J’ai encaissé le coup sans faire le double salto arrière comme dans les pubs décriant l’affreux choc du diagnostic.

Ce jour-là, le cancer ne me faisait pas peur.  Ce n’était qu’une mauvaise nouvelle, un couac dans notre aventure d’expatriés, une ombre bien vite chassée.  Quelles étaient mes défenses?  Le grondement écumant du Pacifique?  Les rues animées et distrayantes de Brisbane, une ville durement touchée l’année précédente par des inondations monstrueuses?  La cité se dressait pourtant à mes pieds, inébranlable, fière modèle d’efficacité face aux catastrophes naturelles qui frappent aveuglément.  

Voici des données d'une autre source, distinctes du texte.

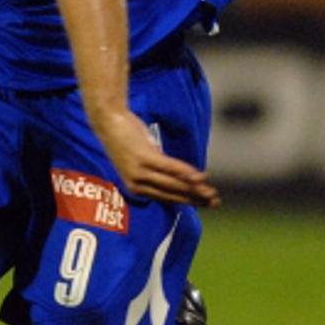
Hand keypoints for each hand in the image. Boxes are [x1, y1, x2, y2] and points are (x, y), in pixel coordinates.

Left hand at [94, 110, 220, 206]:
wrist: (108, 121)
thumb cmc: (126, 140)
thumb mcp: (141, 160)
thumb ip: (157, 171)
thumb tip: (179, 177)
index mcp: (135, 188)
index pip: (167, 198)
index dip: (188, 201)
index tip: (205, 203)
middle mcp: (136, 184)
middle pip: (173, 194)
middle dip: (196, 198)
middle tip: (215, 202)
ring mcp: (139, 171)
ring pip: (173, 184)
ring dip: (196, 189)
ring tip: (212, 193)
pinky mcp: (144, 158)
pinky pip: (171, 167)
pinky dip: (187, 173)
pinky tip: (201, 177)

J’étais Brisbane, forte et belle.  Étourdie par le bruit, la fureur des magasineurs et par les voix des chanteurs de rue s’entremêlant dans un charmant charabia.

Cancer?  Pffff!

Et pourtant, une peur insidieuse a fini par s’emparer de moi.

Le jour où j’ai appris que j’allais devoir m’astreindre à la chimiothérapie. 

Le choc de prendre mon premier rendez-vous en hémato-oncologie, un département où j’avais tourné un reportage télé trois ans plus tôt. 

Tomber malade après la première séance de chimio et essayer de me soigner avec du Tylenol aux quatre heures, posologie aussi inefficace qu’une poignée de Skittles. 

Avoir mal.

Tomber à zéro, sans réserve de globules blancs, dans une chambre d’hôpital conçue pour les immuno-supprimés.

Rire et pleurer toute seule pendant cinq jours. 

Arracher ma première poignée de cheveux.

C’est donc ça, le « cancer »…

Je ne dirai plus que j’ai une petite tumeur.  Je ne vais pas m’engoncer dans l’assurance réconfortante d’un simple « stade 1 ».   Je ne vais pas ramer en sifflotant, ignorant un éventuel tsunami sous ma fragile barque.  Je me retrouve enfermée dans un ring où se joue un sport extrême, emmurée dans une cage effrayante.  Les coups bas sont légions et je ne dois rien prendre pour acquis.  Reconquérir la santé , c’est comme essayer d’aller faire du déminage habillée en rose en Corée du Nord.  Une mission dangereuse. 

Où puiser la force?   Mon ange gardien, Caroline du salon Ode, m’a irradiée d'une énergie nouvelle en me rasant.  Des ailes m'ont poussé lorsque j’ai vu cette masse de cheveux ternes et cassés tomber comme des pétales fanés tout autour de moi.

Quelques jours plus tard, mon fils a terminé le travail avec une bienveillance émouvante.  La boule à zéro.  Il a rasé mon crâne scrupuleusement.  Je sentais sur mon épaule sa lourde main d’enfant grandi trop vite.  Mes yeux se sont alors remplis de larmes tellement j’étais fière de lui et confiante en l’avenir.  Avec ma famille, je redeviens la femme-cité, une mégapole inviolable, une tour que le cancer ne pourra jamais plus profaner.



Avec les gens que j’aime, je peux vivre, mourir un peu, ressusciter le matin, reprendre des couleurs en après-midi et fermer les yeux le soir sur le plus beau tableau au monde :   l'amour inconditionnel.  

Je ne conjugue plus au futur.  L’instant est plus que jamais ici et maintenant.